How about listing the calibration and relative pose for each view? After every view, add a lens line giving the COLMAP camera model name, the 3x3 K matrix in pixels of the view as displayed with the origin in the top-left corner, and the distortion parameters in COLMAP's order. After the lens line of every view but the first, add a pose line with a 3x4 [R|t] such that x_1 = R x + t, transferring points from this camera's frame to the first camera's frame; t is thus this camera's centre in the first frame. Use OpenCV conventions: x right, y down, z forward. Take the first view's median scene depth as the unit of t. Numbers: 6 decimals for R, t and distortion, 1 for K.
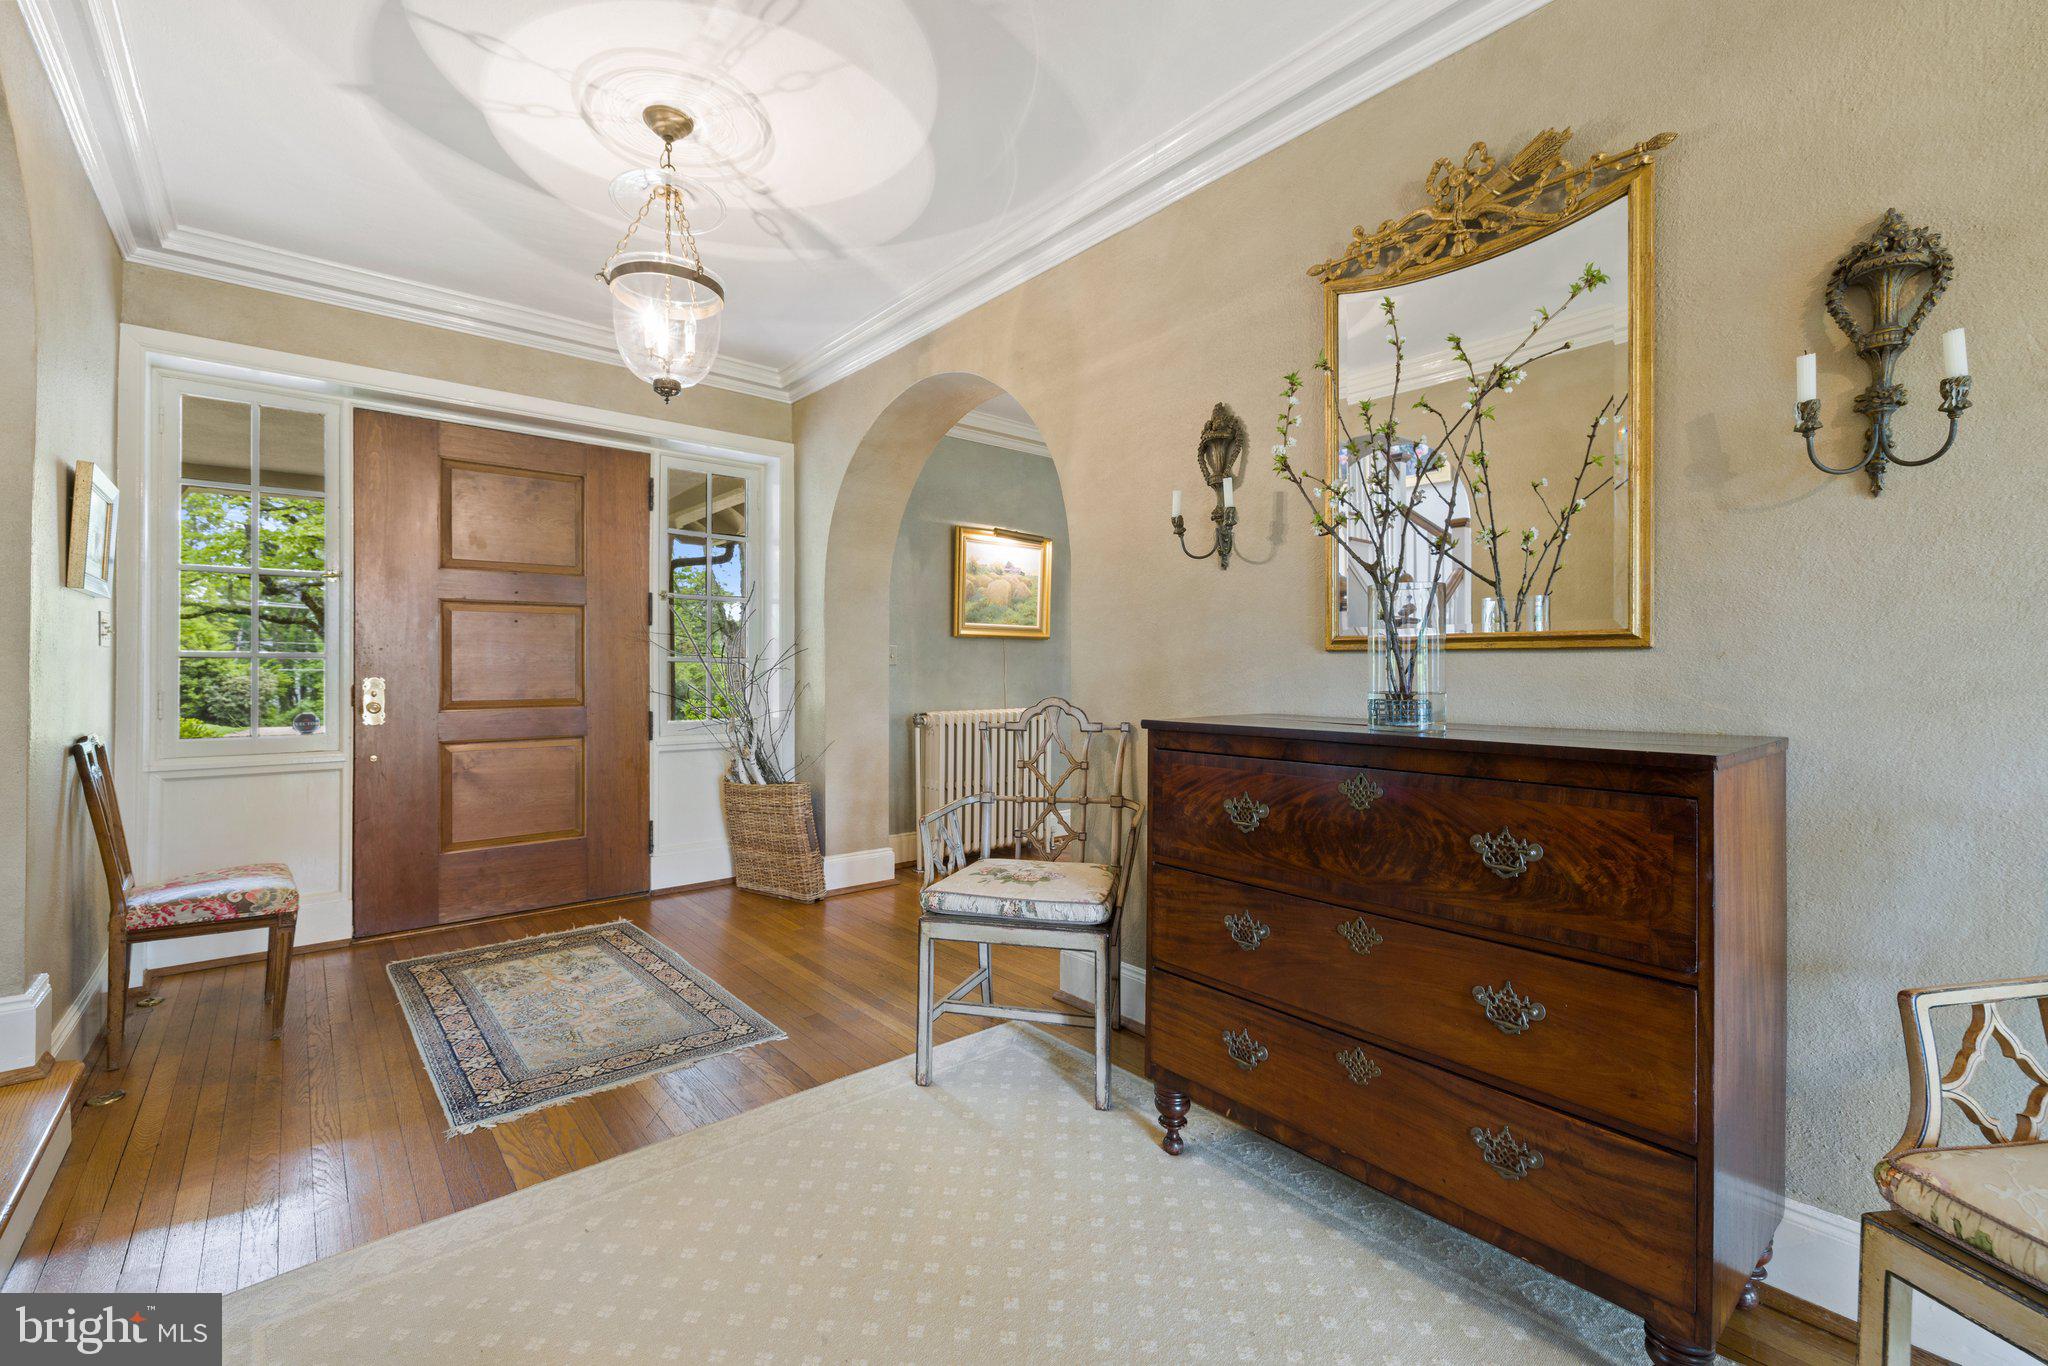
lens RADIAL K [[868.9, 0, 1009.8], [0, 868.9, 670.2], [0, 0, 1]] dist [0.004183, -0.001170]
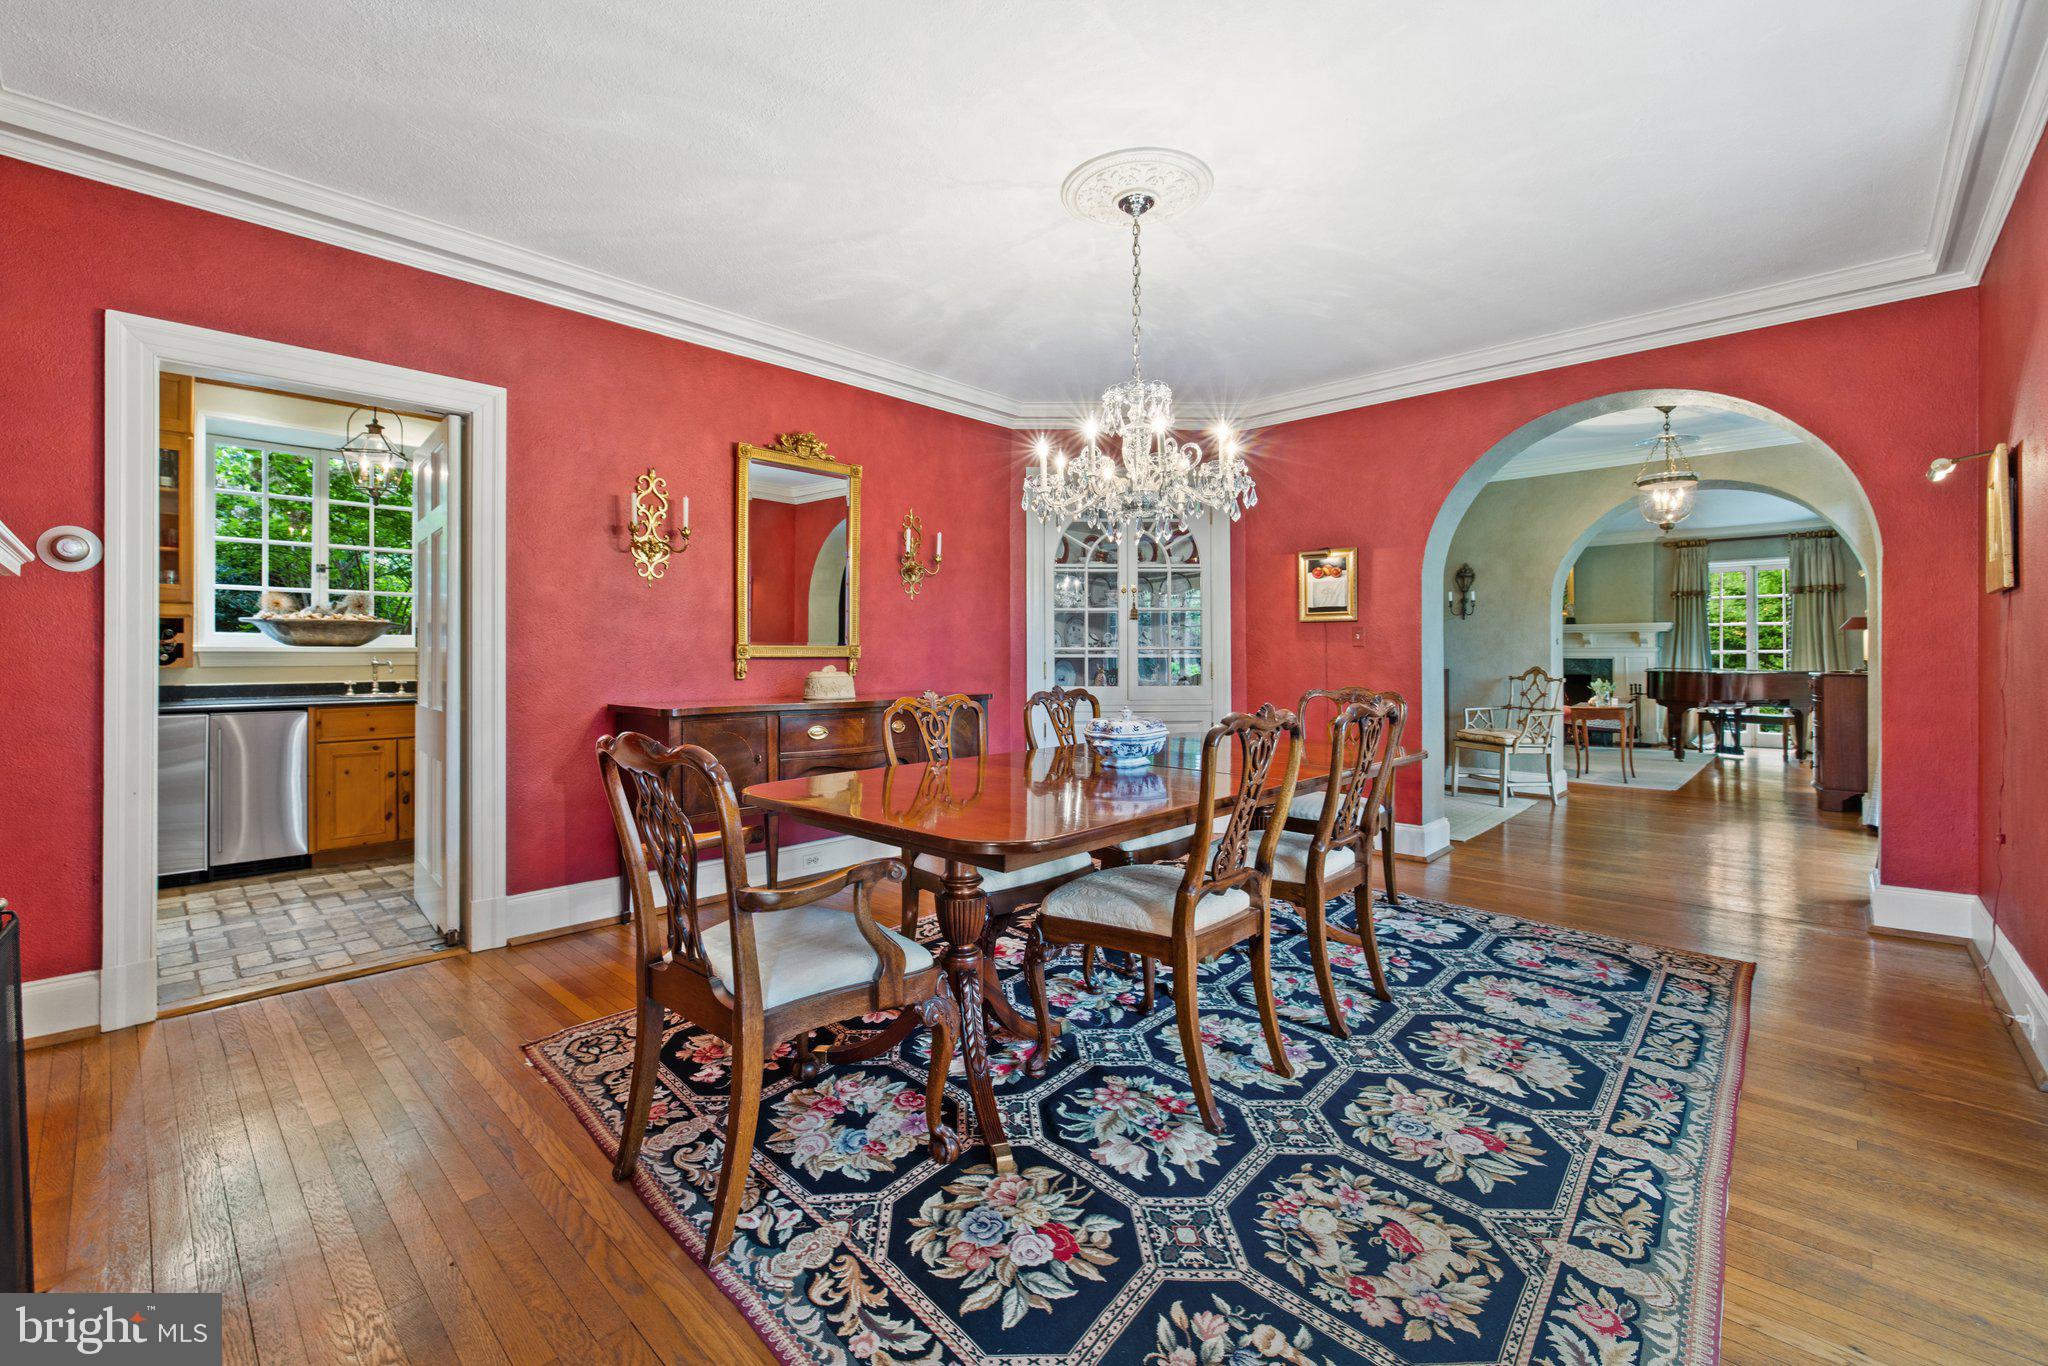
lens RADIAL K [[868.9, 0, 1010.4], [0, 868.9, 650.3], [0, 0, 1]] dist [0.004183, -0.001170]
pose [[0.992967, -0.002812, 0.118356, -0.885495], [0.004216, 0.999924, -0.011606, 0.008783], [-0.118314, 0.012023, 0.992903, -1.480524]]
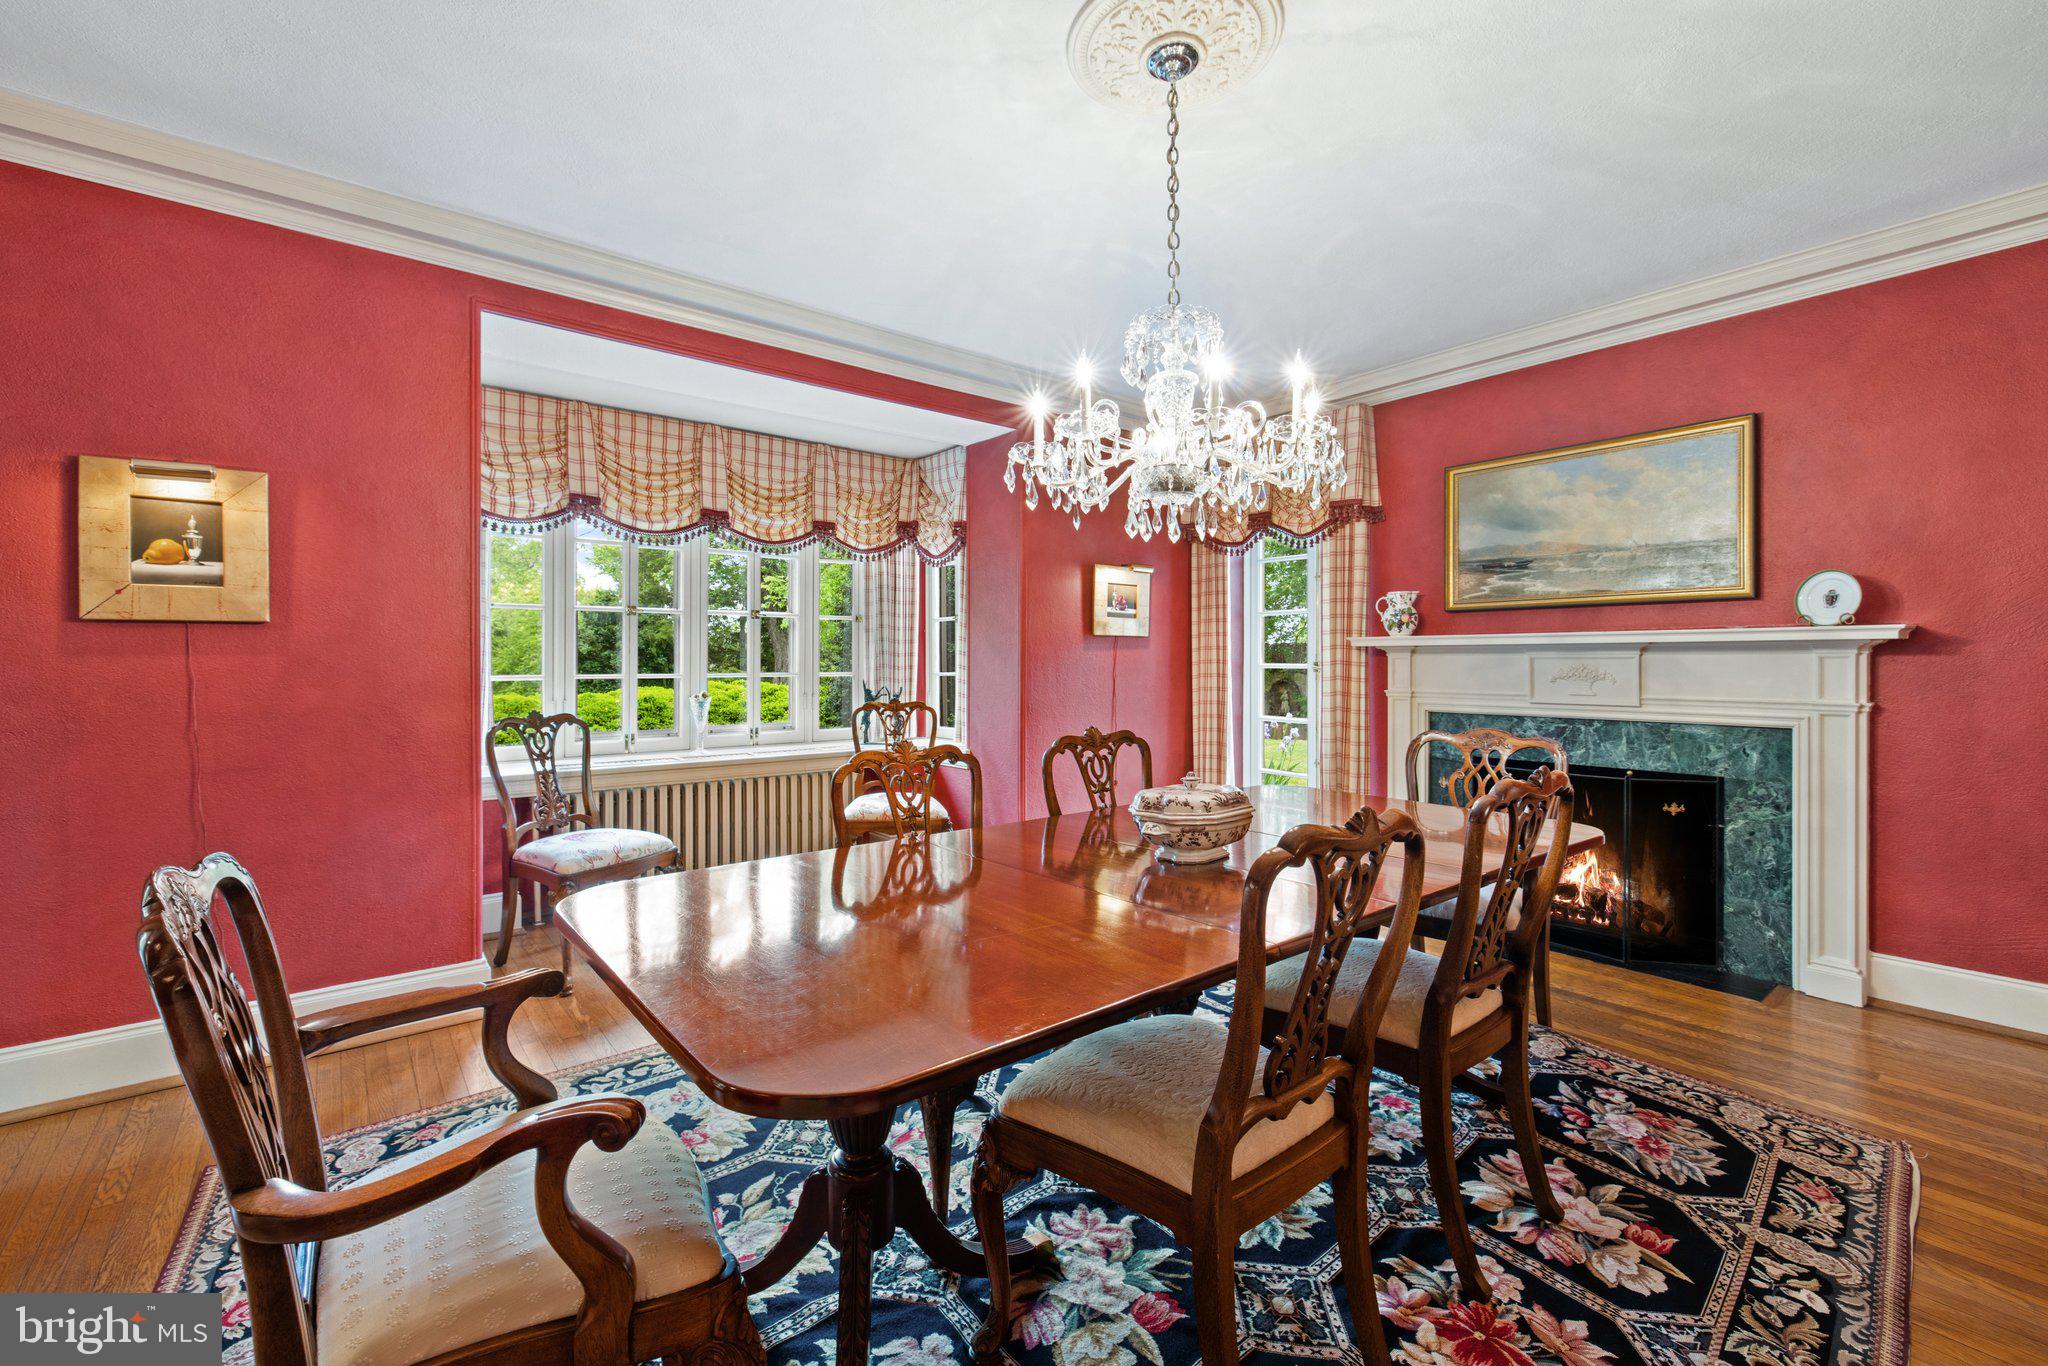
lens RADIAL K [[868.9, 0, 1012.4], [0, 868.9, 661.8], [0, 0, 1]] dist [0.004183, -0.001170]
pose [[-0.999954, -0.003657, 0.008811, -0.574449], [-0.003688, 0.999987, -0.003532, -0.014382], [-0.008798, -0.003564, -0.999955, -0.135555]]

+ + +

→ **Task instructions**:
Word for word, reproduce all the data, but not the pictures.

→ **Reply to the exercise**:
How about listing the calibration and relative pose for each view? After every view, add a lens line giving the COLMAP camera model name, the 3x3 K matrix in pixels of the view as displayed with the origin in the top-left corner, and the distortion parameters in COLMAP's order. After the lens line of every view but the first, add a pose line with a 3x4 [R|t] such that x_1 = R x + t, transferring points from this camera's frame to the first camera's frame; t is thus this camera's centre in the first frame. Use OpenCV conventions: x right, y down, z forward. Take the first view's median scene depth as the unit of t. Numbers: 6 decimals for R, t and distortion, 1 for K.
lens RADIAL K [[868.9, 0, 1009.8], [0, 868.9, 670.2], [0, 0, 1]] dist [0.004183, -0.001170]
lens RADIAL K [[868.9, 0, 1010.4], [0, 868.9, 650.3], [0, 0, 1]] dist [0.004183, -0.001170]
pose [[0.992967, -0.002812, 0.118356, -0.885495], [0.004216, 0.999924, -0.011606, 0.008783], [-0.118314, 0.012023, 0.992903, -1.480524]]
lens RADIAL K [[868.9, 0, 1012.4], [0, 868.9, 661.8], [0, 0, 1]] dist [0.004183, -0.001170]
pose [[-0.999954, -0.003657, 0.008811, -0.574449], [-0.003688, 0.999987, -0.003532, -0.014382], [-0.008798, -0.003564, -0.999955, -0.135555]]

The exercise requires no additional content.